Rhubarb leaves, which are very high in oxalic acid, help to prevent club root. Water the ground with a rhubarb drench* before sowing seeds or transplanting seedlings. Crop rotation also reduces chances of club root developing. Brassicas should not follow one another in the same spot for at least two years. When Brassicas have finished bearing, pull the entire plant out, roots and all, and compost it. Leaving the stumps in the ground encourages club root. All Brassicas love growing alongside aromatic and flowering plants such as rosemary and sage.
Some Brassicas, such as kale and mustard, are leafy greens and can be grown as such. Others – particularly broccoli, cauliflower, Brussels sprouts and cabbage – require a little more care. These vegetables all develop buds, either a large single one like cabbage, or a mass of them, like broccoli. These Brassicas have four stages of growth. In the early stages they concentrate on developing their roots and leaves. During the second stage, the outer leaves develop. The third stage is the most important, as this is when the plant builds up nutrients in the outer leaves. The third stage is the time that Brassicas most appreciate being fed some extra food. Once sufficient nutrients are stored, the plant transfers them from the older outer leaves to the internal buds, which develop very quickly during the fourth stage.

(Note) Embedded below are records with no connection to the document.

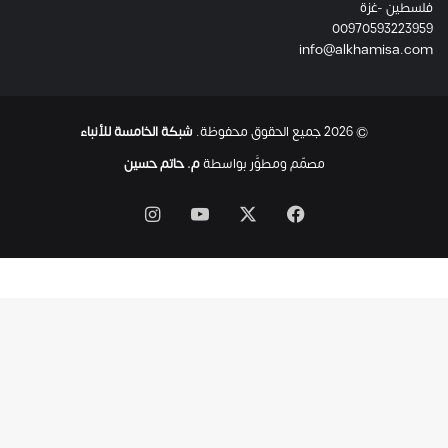
فلسطين -غزة
00970593223959
info@alkhamisa.com
© 2026 جميع الحقوق محفوظة.
شبكة الخامسة للأنباء
مصمّم ومطوَّر بواسطة
م. حاتم حسين
‫X
فيسبوك
‫YouTube
انستقرام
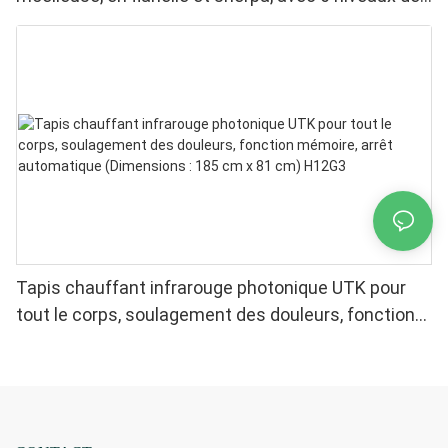
chaleur, arrêt automatique et chauffage uniforme.
Tapis chauffant infrarouge photonique UTK pour
tout le corps, soulagement des douleurs, fonction
mémoire, arrêt automatique (Dimensions : 185 cm x
81 cm) H12G3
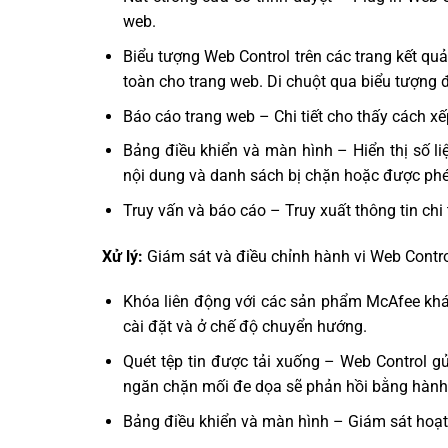
web.
Biểu tượng Web Control trên các trang kết qu
toàn cho trang web. Di chuột qua biểu tượng đ
Báo cáo trang web – Chi tiết cho thấy cách xế
Bảng điều khiển và màn hình – Hiển thị số li
nội dung và danh sách bị chặn hoặc được phé
Truy vấn và báo cáo – Truy xuất thông tin chi 
Xử lý:
Giám sát và điều chỉnh hành vi Web Contro
Khóa liên động với các sản phẩm McAfee khá
cài đặt và ở chế độ chuyển hướng.
Quét tệp tin được tải xuống – Web Control gử
ngăn chặn mối đe dọa sẽ phản hồi bằng hành
Bảng điều khiển và màn hình – Giám sát hoạt 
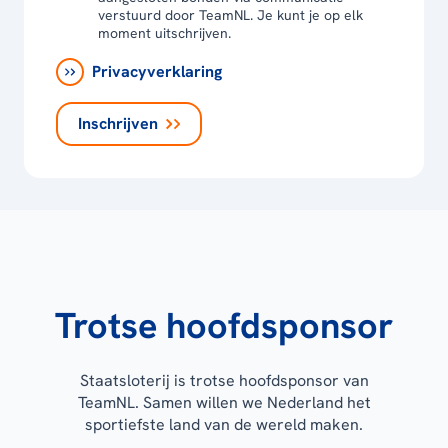
verstuurd door TeamNL. Je kunt je op elk
moment uitschrijven.
Privacyverklaring
Inschrijven
Trotse hoofdsponsor
Staatsloterij is trotse hoofdsponsor van
TeamNL. Samen willen we Nederland het
sportiefste land van de wereld maken.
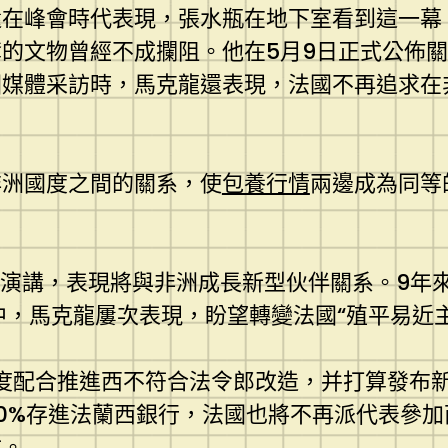
還在峰會時代表現，張水瓶在地下室看到這一幕
的文物曾經不成攔阻。他在5月9日正式公佈
國媒體采訪時，馬克龍還表現，法國不再追求在
非洲國度之間的關系，使
包養行情
兩邊成為同等
索頒發演講，表現將與非洲成長新型伙伴關系。9
中，馬克龍屢次表現，盼望轉變法國“殖平易近
度配合推進西不符合法令郎改造，并打算發布
0%存進法蘭西銀行，法國也將不再派代表參
成。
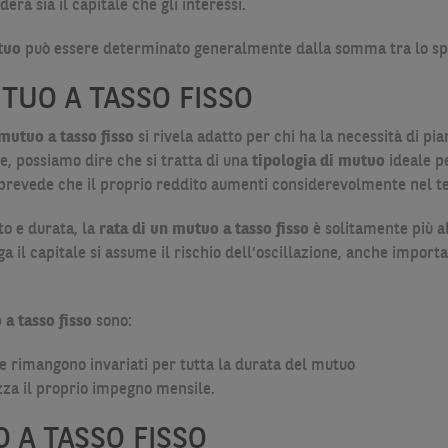
rà sia il capitale che gli interessi.
utuo
può essere determinato generalmente dalla somma tra lo spre
TUO A TASSO FISSO
mutuo a tasso fisso
si rivela adatto per chi ha la necessità di pia
le, possiamo dire che si tratta di una
tipologia di mutuo
ideale p
n prevede che il proprio reddito aumenti considerevolmente nel 
to e durata, la
rata di un mutuo a tasso fisso
è solitamente più al
a il capitale si assume il rischio dell’oscillazione, anche importa
a tasso fisso
sono:
se rimangono invariati per tutta la durata del mutuo
ezza il proprio impegno mensile.
 A TASSO FISSO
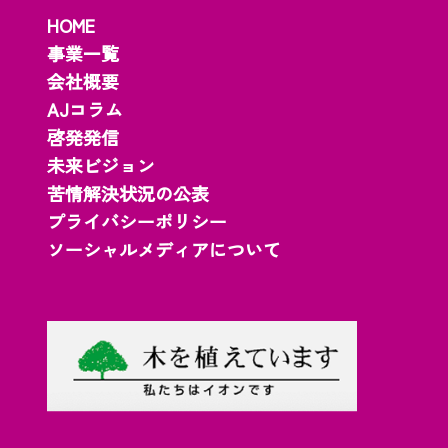
HOME
事業一覧
会社概要
AJコラム
啓発発信
未来ビジョン
苦情解決状況の公表
プライバシーポリシー
ソーシャルメディアについて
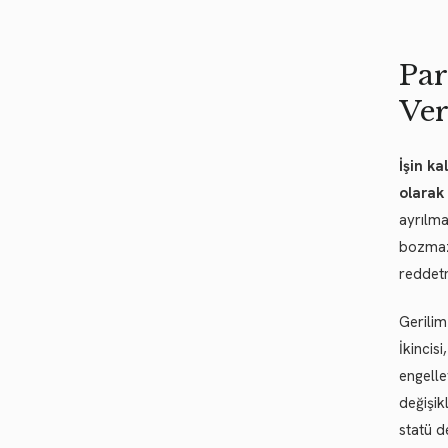
Par
Ve
İşin ka
olarak
ayrılma
bozmaz;
reddet
Gerilim
İkincis
engelle
değişik
statü d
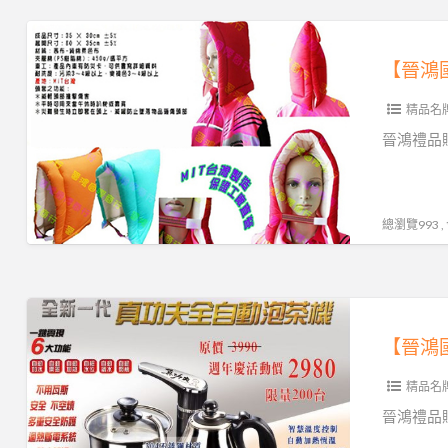
泡
【晉
茶
鴻
機
國
精品名
際】
防
晉鴻禮品贈
災
頭
套‧
總瀏覽993 
防
震
頭
【晉
套
鴻
＊
國
保
精品名
際】
證
真
晉鴻禮品贈
台
功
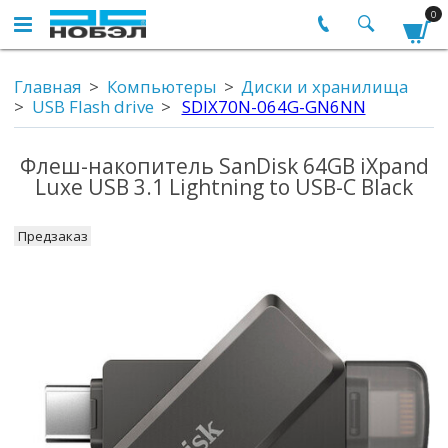
0
Главная
Компьютеры
Диски и хранилища
USB Flash drive
SDIX70N-064G-GN6NN
Флеш-накопитель SanDisk 64GB iXpand
Luxe USB 3.1 Lightning to USB-C Black
Предзаказ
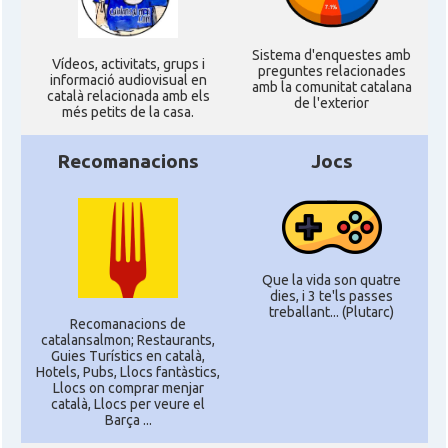
Casal Català de Nantes "Tirant lo
Casal
Sistema d'enquestes amb
Blanc\"
Ví­deos, activitats, grups i
preguntes relacionades
informació audiovisual en
amb la comunitat catalana
català relacionada amb els
de l'exterior
més petits de la casa.
Casal Català de Tolosa de
Casal
Llenguadoc
Recomanacions
Jocs
Casal
Casal de Catalunya de París
Casal
Centre Català d'Occitània
Que la vida son quatre
dies, i 3 te'ls passes
Centre Cultural Català - Casal Jaume
treballant... (Plutarc)
Casal
I de Perpinyà
Recomanacions de
catalansalmon; Restaurants,
Guies Turístics en català,
Hotels, Pubs, Llocs fantàstics,
Casal
Cercle Català de Marsella
Llocs on comprar menjar
català, Llocs per veure el
Barça ...
Acció
Oficina d'ACCIÓ Paris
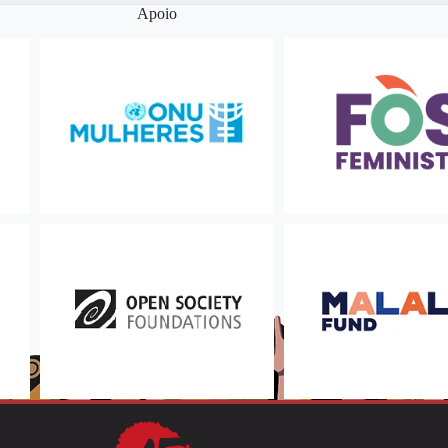
Apoio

Feeding Brassicas during the fourth stage won’t make much difference as the growth is too fast for the roots to keep pumping nutrients to the heads. All the growth is drawn from the outer leaves. So we need to feed our Brassicas with a balanced diet before the heads start developing. They require a balanced organic fertiliser, such as Talborne Vita-Fruit Flower (3:1:5), as this will help build large, healthy heads and buds.
* Rhubarb Drench
500g rhubarb leaves, chopped
Boil leaves in 1ℓ of water for 30 minutes. Cool and strain. Can keep in the fridge for up to two weeks.